Filter the listing below for "worn" and report every line that has it.

╭─ Dataset content

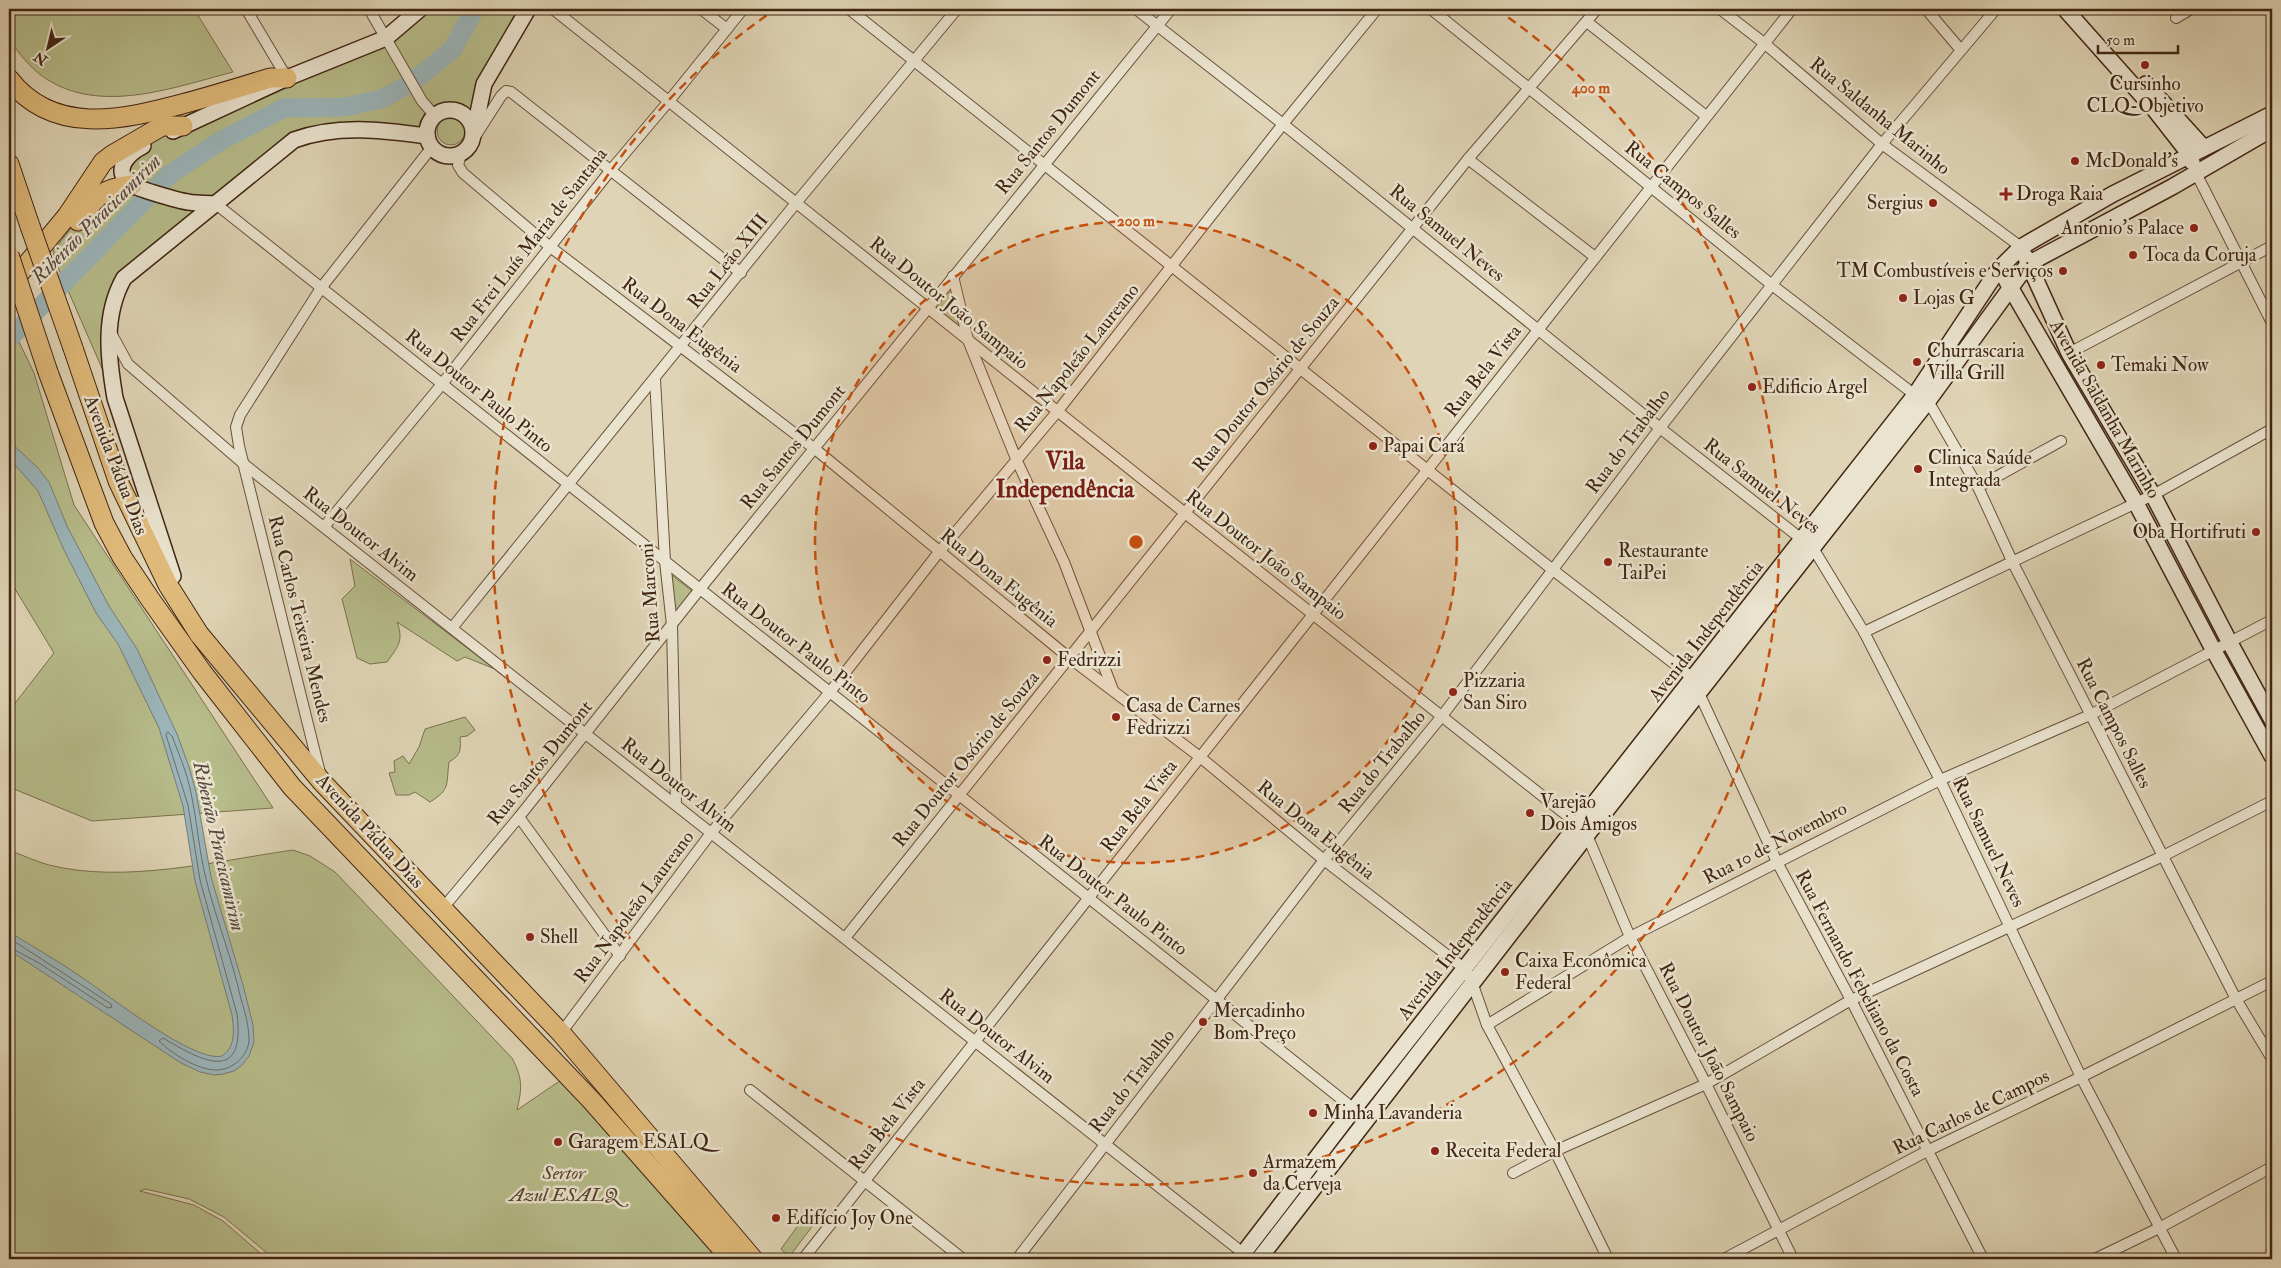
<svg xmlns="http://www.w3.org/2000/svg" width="2281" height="1268" font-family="'IM FELL Double Pica',serif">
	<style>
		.green { fill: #b6bc8a; stroke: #7b704e }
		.water { fill: #9bb5ba; stroke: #777b77 }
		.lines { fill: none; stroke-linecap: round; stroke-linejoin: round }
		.shore { stroke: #6e6d66; stroke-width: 1 }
		.river { stroke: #9bb5ba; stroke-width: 19 }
		.street-casing { stroke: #68513c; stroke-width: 12 }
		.secondary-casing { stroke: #402513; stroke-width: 18 }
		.highway-casing { stroke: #402513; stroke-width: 21 }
		.street { stroke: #eae3cf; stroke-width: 10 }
		.secondary { stroke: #eae3cf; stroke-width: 15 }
		.highway { stroke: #e0ba7a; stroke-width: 19 }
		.highway-bridge-casing { stroke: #402513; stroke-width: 21; stroke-linecap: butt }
		.highway-bridge { stroke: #e0ba7a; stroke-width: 19 }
		.ring { fill: none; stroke: #c64f0d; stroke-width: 2.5; stroke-dasharray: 9 6 }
		.poi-dot { fill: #8f2418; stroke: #eae3cf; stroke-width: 2 }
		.labels { text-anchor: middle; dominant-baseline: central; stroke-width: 5; stroke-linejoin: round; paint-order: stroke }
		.poi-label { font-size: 19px; fill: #402513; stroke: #eae3cf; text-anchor: start }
		.street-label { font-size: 19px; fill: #402513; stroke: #eae3cf }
		.park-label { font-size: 19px; font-style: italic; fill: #58432b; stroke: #eae3cf }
		.water-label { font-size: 20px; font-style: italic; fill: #57493d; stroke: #eae3cf }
		.district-label { font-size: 24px; font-weight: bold; fill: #7a1f14; stroke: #eae3cf }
		.centre { fill: #c64f0d; stroke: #eae3cf; stroke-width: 2.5 }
		.ring-label { font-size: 15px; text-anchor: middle; font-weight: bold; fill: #c64f0d; stroke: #eae3cf; stroke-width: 5; stroke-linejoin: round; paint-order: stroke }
	</style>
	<rect width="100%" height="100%" fill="#dfd4b5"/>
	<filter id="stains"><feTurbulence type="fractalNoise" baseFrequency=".004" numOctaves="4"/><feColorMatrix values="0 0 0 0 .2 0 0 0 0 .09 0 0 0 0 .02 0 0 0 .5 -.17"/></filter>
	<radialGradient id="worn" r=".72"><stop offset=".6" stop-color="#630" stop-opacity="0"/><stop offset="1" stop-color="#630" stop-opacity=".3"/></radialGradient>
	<g class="green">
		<path d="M9,9H194L233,72C171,88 93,118 37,72C27,63 14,49 9,36C7,28 9,17 9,9Z"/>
		<polygon points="420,9 529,9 484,84 473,133 469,119 449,110 435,116 427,136 315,132 115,294 115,398 56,263 53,251 91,203 109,188 123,170 128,155 183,126 386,38"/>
		<circle cx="451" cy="131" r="14"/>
		<polygon points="952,287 963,329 934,307"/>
		<polygon points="9,321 34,373 74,505 273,808 92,821 9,787 9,711 54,653 9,579"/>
		<path d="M350,559L495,669L465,657L457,661L397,622C404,640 398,647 387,662L370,664L357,658L342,599L355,586Z"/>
		<polygon points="669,573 692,591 676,613"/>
		<path d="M465,717L475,730L467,736L460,737C461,750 461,755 449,762C446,784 451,789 430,802L415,792L409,795H396L389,773L395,772L394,761L403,756L409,764L419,747L425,729Z"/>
		<path d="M9,850C22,855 35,861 49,865C125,884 216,861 293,850L310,856L335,872L512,1058C523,1079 522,1088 517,1110L567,1076L729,1259H274L224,1217L189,1199L145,1189L140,1191L194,1205L223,1221L267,1259H9Z"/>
		<polygon points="805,1216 814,1224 789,1257 781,1249"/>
	</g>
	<g class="water">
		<polygon points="25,315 29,327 9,352 9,334"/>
		<path d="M9,441L37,467L49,482L67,526L109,606L137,649L177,734L189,767L196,792L211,877L243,985L253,1025L254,1042L249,1056L242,1065L234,1071L223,1074L214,1075L200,1072L181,1063L9,950V932C35,948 62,963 87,981C112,998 195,1063 222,1056C236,1046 234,1031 232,1015L195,881L183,806L159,728L118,644L96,613L64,550L38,491L9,458Z"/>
	</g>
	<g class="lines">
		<g class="shore">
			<path d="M168,732L172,736C179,754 187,773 191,793C197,821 199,851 206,879C216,919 232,958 241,999C245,1012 249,1026 249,1040C248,1057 232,1070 216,1070C198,1070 172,1054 159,1041L163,1038C200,1060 246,1086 237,1014L200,880L188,805L166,735Z"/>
			<polyline points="9,938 111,1004 112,1007 108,1008 39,963 9,947"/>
		</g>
		<polyline class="river" points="9,339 170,174 222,140 284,108 345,107 382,99 411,83 452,50 475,9"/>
		<g class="street-casing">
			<g id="street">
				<polyline points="246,9 287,78"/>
				<polyline points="369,9 422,101 435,116"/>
				<polyline points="553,9 1185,513 1579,825 1587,835 1630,937 1706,1084 1793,1259"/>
				<polyline points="701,9 727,29"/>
				<polyline points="849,9 1553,570 1694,679"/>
				<polyline points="1136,9 1283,124 1660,428 1813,548 1864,632 1940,780 2081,1077 2176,1259"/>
				<polyline points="1431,9 1772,285 1915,395"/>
				<polyline points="1720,9 1764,43 1882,144 2021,247"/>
				<polyline points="1926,9 1960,49"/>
				<polyline points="2176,18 2191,9"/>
				<polyline points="1587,22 1706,116"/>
				<polyline points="471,143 501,96 506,91 511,92 741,273"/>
				<polyline points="461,154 458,165 463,173 549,246 815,449 1067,656 1200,757 1324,860 1465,969 1473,985 1487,1025 1555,1151 1608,1259"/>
				<polyline points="1468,159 1595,257"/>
				<polyline points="2196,173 2272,323"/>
				<polyline points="216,204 1354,1109"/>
				<polyline points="953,276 968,340 1017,461 1064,562 1113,690"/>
				<polyline points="110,331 128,364 245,465 1243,1253"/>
				<polyline points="2069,353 2272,246"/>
				<polyline points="655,379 665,561 672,625 676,805"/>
				<polyline points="1928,401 1978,487 2013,563 2236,999 2272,1059"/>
				<polyline points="1978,487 2061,441"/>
				<polyline points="324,527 442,384 610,171 669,101 743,9"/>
				<polyline points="452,628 796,203 957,9"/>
				<polyline points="1864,632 2153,495 2272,429"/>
				<polyline points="1699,693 1777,862 1851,1000 1983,1259"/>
				<polyline points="320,773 239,446 236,427 240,415 321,288 432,147"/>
				<polyline points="519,817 620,956"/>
				<polyline points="443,908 519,817 700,589 1171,9"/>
				<polyline points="845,938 1468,159 1597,9"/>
				<polyline points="1487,1025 1630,937 1940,780 2090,715 2272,620"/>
				<polyline points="561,1033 711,833 830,692 939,552 1057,412 1283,124 1377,9"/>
				<polyline points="750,1090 963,1259"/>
				<polyline points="1513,1173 1555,1151 1706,1084 1851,1000 2163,856 2272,801"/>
				<polyline points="803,1259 1792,9"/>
				<polyline points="1017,1259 1324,860 1442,716 1660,428 1882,144 1996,9"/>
				<polyline points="1724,1259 1927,1151 2081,1077 2272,981"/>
				<polyline points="2095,1259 2159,1228 2272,1167"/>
			</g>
		</g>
		<g class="secondary-casing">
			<g id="secondary">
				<polyline points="2065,9 2154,109 2190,155 2192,162"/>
				<polyline points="2146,84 2204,148"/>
				<circle cx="450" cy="133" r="23"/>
				<polyline points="173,131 287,78 386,38 420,9"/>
				<polyline points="474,132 484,84 528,9"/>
				<path d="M143,146C129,153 110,171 132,185C139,189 179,201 188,202C197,204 207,203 216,204"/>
				<polyline points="2025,256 2069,353 2153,495 2230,643 2272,720"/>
				<polyline points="2006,280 2136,503 2214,651 2272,756"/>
				<path d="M173,576L115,398C108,357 103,315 124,278L294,140C337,124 383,130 427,136"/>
				<polyline points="1239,1259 1354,1109 1915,395 1998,270 2021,247 2113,194 2272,114"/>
				<polyline points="1259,1259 1587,835 1928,401 2028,264 2172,187 2272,129"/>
			</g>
		</g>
		<g class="highway-casing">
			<g id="highway">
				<path d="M9,79C53,136 122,120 182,104C212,96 241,87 270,78H287"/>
				<polyline points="9,164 30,226"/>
				<path d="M78,221C96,197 100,189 132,185"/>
				<polyline points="9,286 67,216 103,162 112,155 162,126 183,126"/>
				<polyline points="73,348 118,481 168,585 199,634 322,782 561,1033 753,1259"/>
				<polyline points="48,372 104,523 122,557 150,599 202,672 292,787 591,1100 731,1259"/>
			</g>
		</g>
		<use href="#street" class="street"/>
		<use href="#secondary" class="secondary"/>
		<use href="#highway" class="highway"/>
		<g class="highway-bridge-casing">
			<g id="highway-bridge">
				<polyline points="30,226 73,348"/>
				<polyline points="9,255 48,372"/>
			</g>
		</g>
		<use href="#highway-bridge" class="highway-bridge"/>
	</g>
	<circle cx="1136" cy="542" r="321" fill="#c64f0d" fill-opacity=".12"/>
	<g class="ring">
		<circle cx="1136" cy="542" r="321"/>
		<path d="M1496 9A643 643 0 1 1 776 9"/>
	</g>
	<g class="poi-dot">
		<circle cx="2145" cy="65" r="5"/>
		<circle cx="2075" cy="161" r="5"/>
		<path d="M2003.5 186.5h5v5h5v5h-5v5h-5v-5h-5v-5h5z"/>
		<circle cx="1933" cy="203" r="5"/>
		<circle cx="2194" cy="228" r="5"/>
		<circle cx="2133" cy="255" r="5"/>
		<circle cx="2063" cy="271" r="5"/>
		<circle cx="1903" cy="298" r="5"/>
		<circle cx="1917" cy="362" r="5"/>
		<circle cx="2101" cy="365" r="5"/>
		<circle cx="1752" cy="387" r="5"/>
		<circle cx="1373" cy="446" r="5"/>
		<circle cx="1918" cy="469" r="5"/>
		<circle cx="2256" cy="532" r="5"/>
		<circle cx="1608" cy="562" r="5"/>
		<circle cx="1047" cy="660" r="5"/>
		<circle cx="1453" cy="692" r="5"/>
		<circle cx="1116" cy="717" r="5"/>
		<circle cx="1530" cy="813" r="5"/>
		<circle cx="530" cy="937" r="5"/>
		<circle cx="1505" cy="972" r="5"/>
		<circle cx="1203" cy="1022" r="5"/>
		<circle cx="1313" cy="1113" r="5"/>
		<circle cx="558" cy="1142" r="5"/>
		<circle cx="1435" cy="1151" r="5"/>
		<circle cx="1253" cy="1173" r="5"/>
		<circle cx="776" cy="1218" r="5"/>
	</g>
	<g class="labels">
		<g class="poi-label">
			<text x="2145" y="84" text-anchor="middle">Cursinho<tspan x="2145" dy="22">CLQ-Objetivo</tspan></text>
			<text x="2085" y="161">McDonald's</text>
			<text x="2016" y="194">Droga Raia</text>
			<text x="1923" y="203" text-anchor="end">Sergius</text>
			<text x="2184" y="228" text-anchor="end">Antonio's Palace</text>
			<text x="2143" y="255">Toca da Coruja</text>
			<text x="2053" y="271" text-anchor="end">TM Combustíveis e Serviços</text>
			<text x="1913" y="298">Lojas G</text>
			<text x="1927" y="351">Churrascaria<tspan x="1927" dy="22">Villa Grill</tspan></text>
			<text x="2111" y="365">Temaki Now</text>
			<text x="1762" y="387">Edificio Argel</text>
			<text x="1383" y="446">Papai Cará</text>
			<text x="1928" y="458">Clinica Saúde<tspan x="1928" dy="22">Integrada</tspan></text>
			<text x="2246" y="532" text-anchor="end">Oba Hortifruti</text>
			<text x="1618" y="551">Restaurante<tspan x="1618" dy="22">TaiPei</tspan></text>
			<text x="1057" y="660">Fedrizzi</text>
			<text x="1463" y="681">Pizzaria<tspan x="1463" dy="22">San Siro</tspan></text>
			<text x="1126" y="706">Casa de Carnes<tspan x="1126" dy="22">Fedrizzi</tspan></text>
			<text x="1540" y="802">Varejão<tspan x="1540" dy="22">Dois Amigos</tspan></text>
			<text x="540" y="937">Shell</text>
			<text x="1515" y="961">Caixa Econômica<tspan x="1515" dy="22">Federal</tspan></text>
			<text x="1213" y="1011">Mercadinho<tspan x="1213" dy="22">Bom Preço</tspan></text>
			<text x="1323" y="1113">Minha Lavanderia</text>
			<text x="568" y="1142">Garagem ESALQ</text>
			<text x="1445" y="1151">Receita Federal</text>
			<text x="1263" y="1162">Armazem<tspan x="1263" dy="22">da Cerveja</tspan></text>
			<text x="786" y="1218">Edifício Joy One</text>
		</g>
		<g class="street-label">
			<text transform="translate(1880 116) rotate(39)">Rua Saldanha Marinho</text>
			<text transform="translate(1048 132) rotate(-51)">Rua Santos Dumont</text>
			<text transform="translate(1683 190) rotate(39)">Rua Campos Salles</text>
			<text transform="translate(1447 233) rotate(39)">Rua Samuel Neves</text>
			<text transform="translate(529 245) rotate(-52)">Rua Frei Luís Maria de Santana</text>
			<text transform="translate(728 261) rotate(-51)">Rua Leão XIII</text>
			<text transform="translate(949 303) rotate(39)">Rua Doutor João Sampaio</text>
			<text transform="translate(682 325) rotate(37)">Rua Dona Eugênia</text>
			<text transform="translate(1077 358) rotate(-51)">Rua Napoleão Laureano</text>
			<text transform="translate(1483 371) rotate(-52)">Rua Bela Vista</text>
			<text transform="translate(1266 384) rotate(-51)">Rua Doutor Osório de Souza</text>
			<text transform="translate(479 391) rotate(39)">Rua Doutor Paulo Pinto</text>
			<text transform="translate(2105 409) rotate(60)">Avenida Saldanha Marinho</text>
			<text transform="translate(1628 441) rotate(-53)">Rua do Trabalho</text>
			<text transform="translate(793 447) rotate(-51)">Rua Santos Dumont</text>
			<text transform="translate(116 465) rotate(69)">Avenida Pádua Dias</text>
			<text transform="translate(1762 486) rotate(38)">Rua Samuel Neves</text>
			<text transform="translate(361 534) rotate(38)">Rua Doutor Alvim</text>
			<text transform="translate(1266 555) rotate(38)">Rua Doutor João Sampaio</text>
			<text transform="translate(999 578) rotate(39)">Rua Dona Eugênia</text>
			<text transform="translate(650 593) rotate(-94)">Rua Marconi</text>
			<text transform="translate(300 619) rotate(76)">Rua Carlos Teixeira Mendes</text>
			<text transform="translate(1706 631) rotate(-52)">Avenida Independência</text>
			<text transform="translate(796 643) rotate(38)">Rua Doutor Paulo Pinto</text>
			<text transform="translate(2114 723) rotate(63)">Rua Campos Salles</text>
			<text transform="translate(966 759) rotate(-51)">Rua Doutor Osório de Souza</text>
			<text transform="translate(1382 762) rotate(-51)">Rua do Trabalho</text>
			<text transform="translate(540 763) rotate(-51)">Rua Santos Dumont</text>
			<text transform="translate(679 785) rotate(38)">Rua Doutor Alvim</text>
			<text transform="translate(1139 806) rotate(-52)">Rua Bela Vista</text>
			<text transform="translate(1316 830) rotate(39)">Rua Dona Eugênia</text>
			<text transform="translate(370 831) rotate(47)">Avenida Pádua Dias</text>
			<text transform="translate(1989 842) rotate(64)">Rua Samuel Neves</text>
			<text transform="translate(1775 843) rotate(-27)">Rua 10 de Novembro</text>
			<text transform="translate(1113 895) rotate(38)">Rua Doutor Paulo Pinto</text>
			<text transform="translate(634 907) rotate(-53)">Rua Napoleão Laureano</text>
			<text transform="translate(1455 949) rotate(-52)">Avenida Independência</text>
			<text transform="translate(1860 983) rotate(62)">Rua Fernando Febeliano da Costa</text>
			<text transform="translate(997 1036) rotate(38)">Rua Doutor Alvim</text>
			<text transform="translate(1709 1052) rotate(63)">Rua Doutor João Sampaio</text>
			<text transform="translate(1132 1081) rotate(-52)">Rua do Trabalho</text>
			<text transform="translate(1971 1112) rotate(-26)">Rua Carlos de Campos</text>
			<text transform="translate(887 1124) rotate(-52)">Rua Bela Vista</text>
		</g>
		<g class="park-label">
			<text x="564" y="1173">Sertor<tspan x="564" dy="22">Azul ESALQ</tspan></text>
		</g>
		<g class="water-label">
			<text transform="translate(96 219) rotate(-45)">Ribeirão Piracicamirim</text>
			<text transform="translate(219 846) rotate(77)">Ribeirão Piracicamirim</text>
		</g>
		<g class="district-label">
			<text x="1065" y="461">Vila<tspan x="1065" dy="28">Independência</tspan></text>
		</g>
	</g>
	<circle cx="1136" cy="542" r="8" class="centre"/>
	<g class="ring-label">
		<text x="1591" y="93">400 m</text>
		<text x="1136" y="226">200 m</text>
	</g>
	<rect width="2281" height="1268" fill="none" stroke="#dfd4b5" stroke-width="30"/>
	<rect x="10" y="10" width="2261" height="1248" fill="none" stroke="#402513" stroke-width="2.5"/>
	<rect x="15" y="15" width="2251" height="1238" fill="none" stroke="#402513"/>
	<g transform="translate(48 48) rotate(215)" stroke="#eae3cf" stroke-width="4" paint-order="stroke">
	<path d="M0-4L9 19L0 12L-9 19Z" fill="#402513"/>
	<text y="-8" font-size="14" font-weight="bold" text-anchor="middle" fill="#402513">N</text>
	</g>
	<path d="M2098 45v8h80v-8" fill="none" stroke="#402513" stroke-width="2.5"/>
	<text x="2106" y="45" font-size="15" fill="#402513" stroke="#eae3cf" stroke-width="4" paint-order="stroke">50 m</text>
	<rect width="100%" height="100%" filter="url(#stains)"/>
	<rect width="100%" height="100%" fill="url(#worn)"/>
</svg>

╰─

**Solution:**
	<radialGradient id="worn" r=".72"><stop offset=".6" stop-color="#630" stop-opacity="0"/><stop offset="1" stop-color="#630" stop-opacity=".3"/></radialGradient>
	<rect width="100%" height="100%" fill="url(#worn)"/>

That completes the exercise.